The usual rigmarole is to balance the carbons as carbon dioxide, then balance the hydrogens as water, and then balance the oxygens.........you can get very good at this stoichiometry, and remember that you do this already every time you get change from a large bill....

For an alkanes, say butane, we follow the same rigmarole....

${C}_{4} {H}_{10} \left(g\right) + \frac{13}{2} {O}_{2} \left(g\right) \rightarrow 4 C {O}_{2} \left(g\right) + 5 {H}_{2} O \left(l\right)$

And thus here I took 4 equiv carbon dioxide, and then five equiv of water, and then balanced up the required dioxygens. You could double the entire equation to give....
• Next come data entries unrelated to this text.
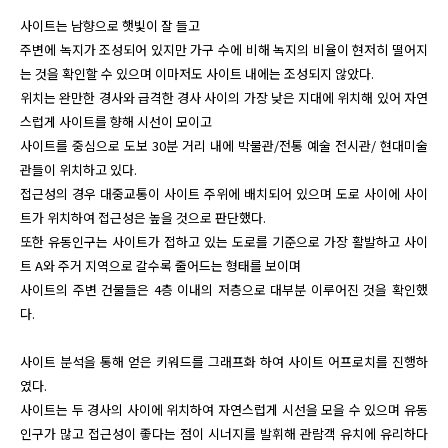
사이트는 남향으로 햇빛이 잘 들고

주변에 녹지가 조성되어 있지만 가구 수에 비해 녹지의 비율이 현저히 떨어지
는 것을 확인할 수 있으며 이마저도 사이트 내에는 조성되지 않았다.

위치는 완만한 경사와 급격한 경사 사이의 가장 낮은 지대에 위치해 있어 자연
스럽게 사이트를 향해 시선이 모이고 

사이트를 중심으로 도보 30분 거리 내에 박물관/전통 예술 전시관/ 현대미술
관들이 위치하고 있다.

접근성의 경우 대중교통이 사이트 주위에 배치되어 있으며 도로 사이에 사이
트가 위치하여 접근성은 높을 것으로 판단했다. 

또한 유동인구는 사이트가 접하고 있는 도로를 기준으로 가장 활발하고 사이
트 A와 주거 지역으로 갈수록 줄어드는 형태를 보이며 

사이트의 주변 건물들은 4층 이내의 저층으로 대부분 이루어진 것을 확인했
다.

사이트 분석을 통해 얻은 키워드를 그래프화 하여 사이트 어프로치를 진행하
였다.

사이트는 두 경사의 사이에 위치하여 자연스럽게 시선을 모을 수 있으며 유동
인구가 많고 접근성이 좋다는 점이 시너지를 발휘해 관람객 유치에 유리하다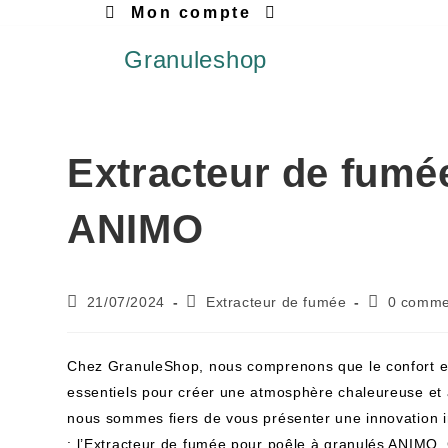
Mon compte
Granuleshop
Extracteur de fumé
ANIMO
21/07/2024
Extracteur de fumée
0 comme
Chez GranuleShop, nous comprenons que le confort et l
essentiels pour créer une atmosphère chaleureuse et a
nous sommes fiers de vous présenter une innovation in
: l’Extracteur de fumée pour poêle à granulés ANIMO. 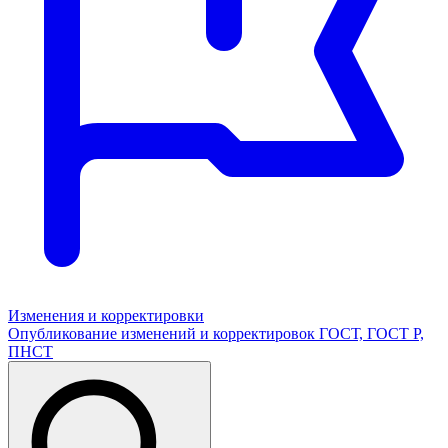
Изменения и корректировки
Опубликование изменений и корректировок ГОСТ, ГОСТ Р,
ПНСТ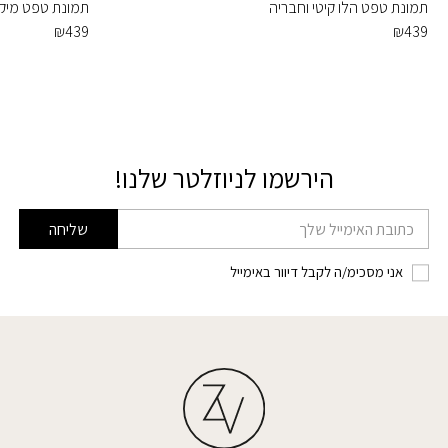
תמונת טפט הלו קיטי וחבריה
תמונת טפט מיקי 
₪
439
₪
439
הירשמו לניוזלטר שלנו!
דוא׳׳ל
שליחה
אני מסכימ/ה לקבל דיוור באימייל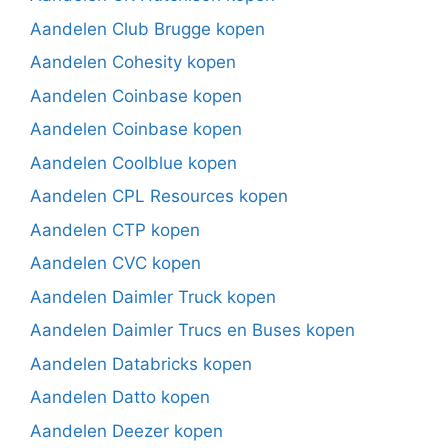
Aandelen Club Brugge kopen
Aandelen Cohesity kopen
Aandelen Coinbase kopen
Aandelen Coinbase kopen
Aandelen Coolblue kopen
Aandelen CPL Resources kopen
Aandelen CTP kopen
Aandelen CVC kopen
Aandelen Daimler Truck kopen
Aandelen Daimler Trucs en Buses kopen
Aandelen Databricks kopen
Aandelen Datto kopen
Aandelen Deezer kopen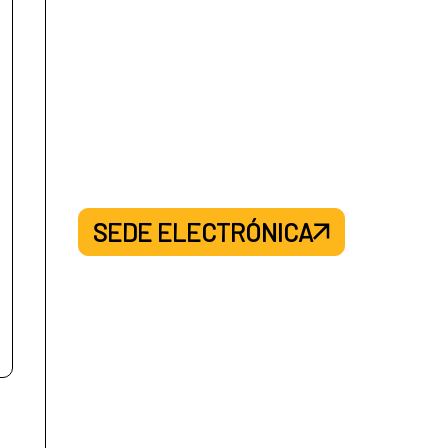
SEDE ELECTRÓNICA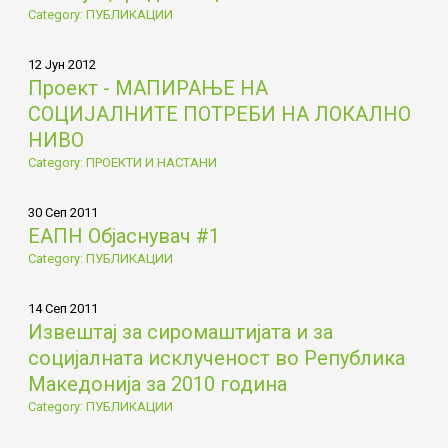
Category: ПУБЛИКАЦИИ
12 Јун 2012
Проект - МАПИРАЊЕ НА
СОЦИЈАЛНИТЕ ПОТРЕБИ НА ЛОКАЛНО
НИВО
Category: ПРОЕКТИ И НАСТАНИ
30 Сеп 2011
ЕАПН Објаснувач #1
Category: ПУБЛИКАЦИИ
14 Сеп 2011
Извештај за сиромаштијата и за
социјалната исклученост во Република
Македонија за 2010 година
Category: ПУБЛИКАЦИИ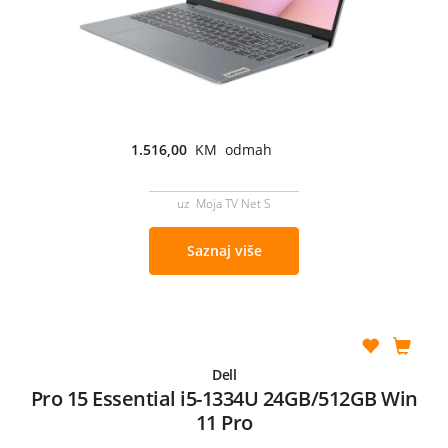
1.516,00
KM odmah
uz Moja TV Net S
Saznaj više
Dell
Pro 15 Essential i5-1334U 24GB/512GB Win
11 Pro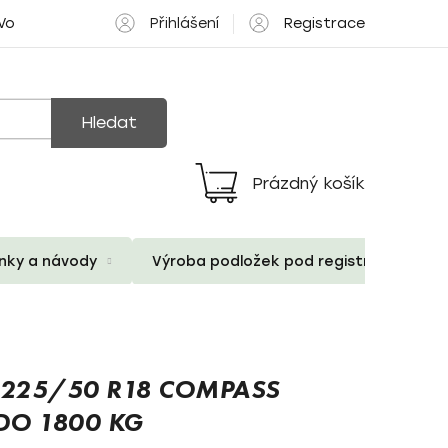
Přihlášení
Registrace
 Volné pozice
Hledat
Prázdný košík
Nákupní
košík
ánky a návody
Výroba podložek pod registrační znač
 225/50 R18 COMPASS
O 1800 KG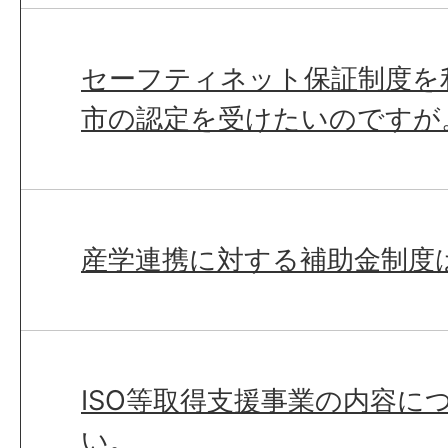
セーフティネット保証制度を
市の認定を受けたいのですが
産学連携に対する補助金制度
ISO等取得支援事業の内容に
い。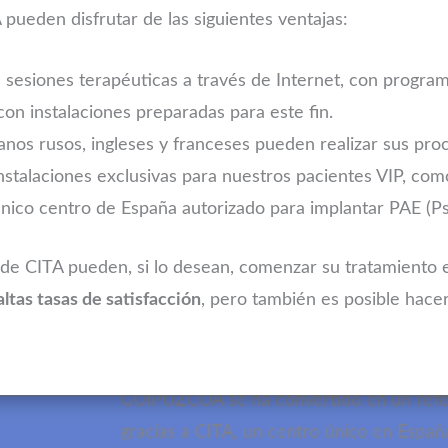
 pueden disfrutar de las siguientes ventajas:
 sesiones terapéuticas a través de Internet, con progra
on instalaciones preparadas para este fin.
anos rusos, ingleses y franceses pueden realizar sus pro
stalaciones exclusivas para nuestros pacientes VIP, como
nico centro de España autorizado para implantar PAE (Psi
Nuestro Centro 
desintoxicación
 de CITA pueden, si lo desean, comenzar su tratamiento e
altas tasas de satisfacción
, pero también es posible hacer
Un modelo terapéutico de referencia en
GUIPUZCOA se ha convertido en un refe
gracias a CITA, un centro único en Españ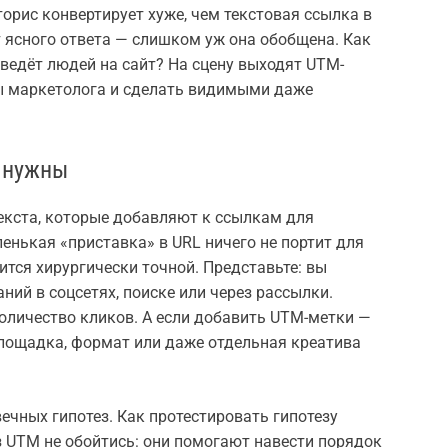
торис конвертирует хуже, чем текстовая ссылка в
т ясного ответа — слишком уж она обобщена. Как
 ведёт людей на сайт? На сцену выходят UTM-
вы маркетолога и сделать видимыми даже
и нужны
кста, которые добавляют к ссылкам для
енькая «приставка» в URL ничего не портит для
вится хирургически точной. Представьте: вы
ний в соцсетях, поиске или через рассылки.
оличество кликов. А если добавить UTM-метки —
лощадка, формат или даже отдельная креатива
чных гипотез. Как протестировать гипотезу
 UTM не обойтись: они помогают навести порядок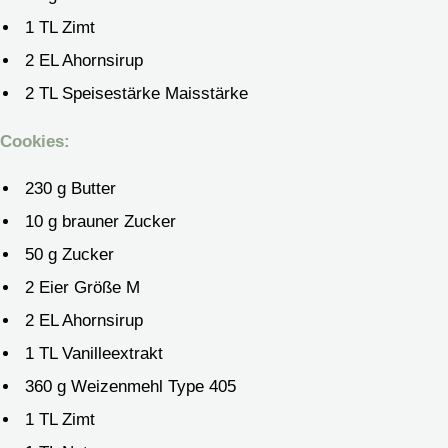
1
TL Zimt
2
EL Ahornsirup
2
TL Speisestärke
Maisstärke
Cookies:
230
g
Butter
10
g
brauner Zucker
50
g
Zucker
2
Eier
Größe M
2
EL Ahornsirup
1
TL Vanilleextrakt
360
g
Weizenmehl
Type 405
1
TL Zimt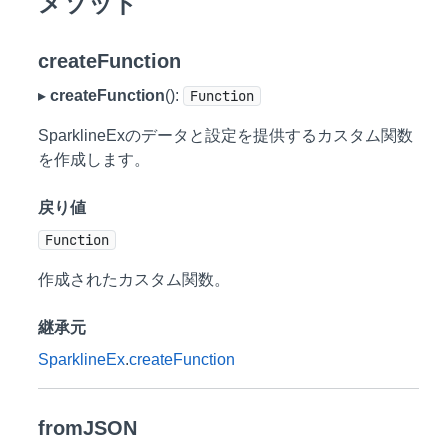
メソッド
createFunction
▸
createFunction
():
Function
SparklineExのデータと設定を提供するカスタム関数
を作成します。
戻り値
Function
作成されたカスタム関数。
継承元
SparklineEx
.
createFunction
fromJSON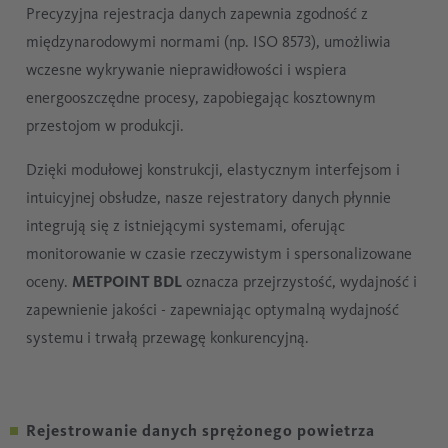
Precyzyjna rejestracja danych zapewnia zgodność z
międzynarodowymi normami (np. ISO 8573), umożliwia
wczesne wykrywanie nieprawidłowości i wspiera
energooszczędne procesy, zapobiegając kosztownym
przestojom w produkcji.
Dzięki modułowej konstrukcji, elastycznym interfejsom i
intuicyjnej obsłudze, nasze rejestratory danych płynnie
integrują się z istniejącymi systemami, oferując
monitorowanie w czasie rzeczywistym i spersonalizowane
oceny.
METPOINT BDL
oznacza przejrzystość, wydajność i
zapewnienie jakości - zapewniając optymalną wydajność
systemu i trwałą przewagę konkurencyjną.
Rejestrowanie danych sprężonego powietrza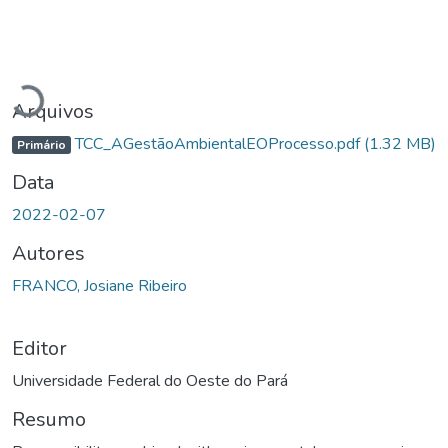
Carregando...
Arquivos
TCC_AGestãoAmbientalEOProcesso.pdf
(1.32 MB)
Primário
Data
2022-02-07
Autores
FRANCO, Josiane Ribeiro
Editor
Universidade Federal do Oeste do Pará
Resumo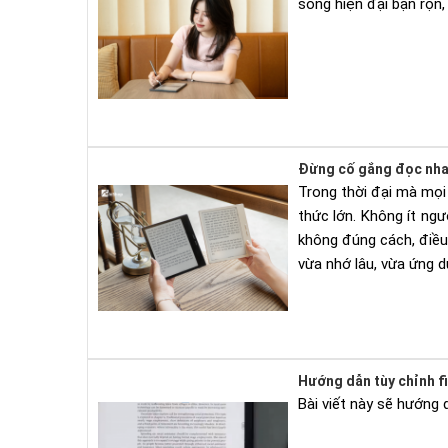
sống hiện đại bận rộn,
Đừng cố gắng đọc nha
Trong thời đại mà mọi
thức lớn. Không ít ng
không đúng cách, điều 
vừa nhớ lâu, vừa ứng 
Hướng dẫn tùy chỉnh f
Bài viết này sẽ hướng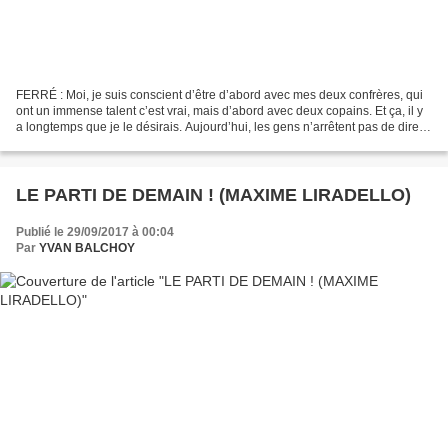
FERRÉ : Moi, je suis conscient d’être d’abord avec mes deux confrères, qui
ont un immense talent c’est vrai, mais d’abord avec deux copains. Et ça, il y
a longtemps que je le désirais. Aujourd’hui, les gens n’arrêtent pas de dire : "
Qu’est ce que c’est...
LE PARTI DE DEMAIN ! (MAXIME LIRADELLO)
Publié le 29/09/2017 à 00:04
Par
YVAN BALCHOY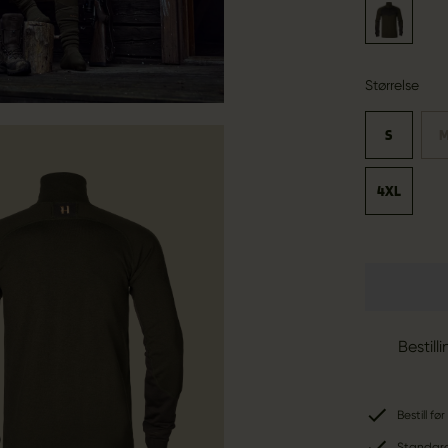
Størrelse
S
4XL
Bestill
Bestill f
Standard-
$2 {C}_{4} {H}_{10} \left(g\right) + 13 {O}_{2} \left(g\right) \rightarrow 8 C {O}_{2} \left(g\right) + 10 {H}_{2} O \left(l\right)$

I think the arithmetic is easier in the former case.... Anyway try it out for ${C}_{2} {H}_{6}$, ${H}_{2} C = C H C {H}_{3}$, and ${H}_{3} C - C {H}_{2} O H$; these are probably all reasonable questions at your current level.

Sep 5, 2017

The balanced equation is:

${C}_{4} {H}_{8} + 6 {O}_{2} \to 4 C {O}_{2} + 4 {H}_{2} O$

#### Explanation:

The formula for butene is

${C}_{4} {H}_{8}$

You are going to bun it with plenty of oxygen:

${C}_{4} {H}_{8} + \left({n}_{1}\right) {O}_{2}$

The products are carbon dioxide and water:

${C}_{4} {H}_{8} + \left({n}_{1}\right) {O}_{2} \to \left({n}_{2}\right) C {O}_{2} + \left({n}_{3}\right) {H}_{2} O$

Solved for the 3 variables:

${C}_{4} = \left({n}_{2}\right) C$

${n}_{2} = 4$

${H}_{8} = \left({n}_{3}\right) {H}_{2}$

${n}_{3} = 4$

$\left({n}_{1}\right) {O}_{2} = \left(4\right) {O}_{2} + \left(4\right) O$

$\left({n}_{1}\right) {O}_{2} = \left(4\right) {O}_{2} + \left(2\right) {O}_{2}$

${n}_{1} = 6$

The balanced equation is:

${C}_{4} {H}_{8} + 6 {O}_{2} \to 4 C {O}_{2} + 4 {H}_{2} O$

Sep 5, 2017

The balanced equation is:

$2 {C}_{4} {H}_{6} + 11 {O}_{2} \to 8 C {O}_{2} + 6 {H}_{2} O$

#### Explanation:

Unbalanced equation is:

${C}_{4} {H}_{6} + {O}_{2} \to C {O}_{2} + {H}_{2} O$

First we can put $4$ in front of $C {O}_{2}$ to balance the number of carbon atoms:

${C}_{4} {H}_{6} + {O}_{2} \to 4 C {O}_{2} + {H}_{2} O$

Now we can put $3$ next to water to balance hydrogene:

${C}_{4} {H}_{6} + {O}_{2} \to 4 C {O}_{2} + 3 {H}_{2} O$

Hydrogen and carbon are now balanced, but not oxygen. On the right side there are $11$ atoms, on the left side $2$. To balance it we have to put $5.5$ on the left side:

${C}_{4} {H}_{6} + 5.5 {O}_{2} \to 4 C {O}_{2} + 3 {H}_{2} O$

The equation is now balanced, but it is not correct to put fractions as the coefficients in a chemical reactions. To keep the equation ballanced and make all coefficients integer we have to multiply all coefficients by $2$

$2 {C}_{4} {H}_{6} + 11 {O}_{2} \to 8 C {O}_{2} + 6 {H}_{2} O$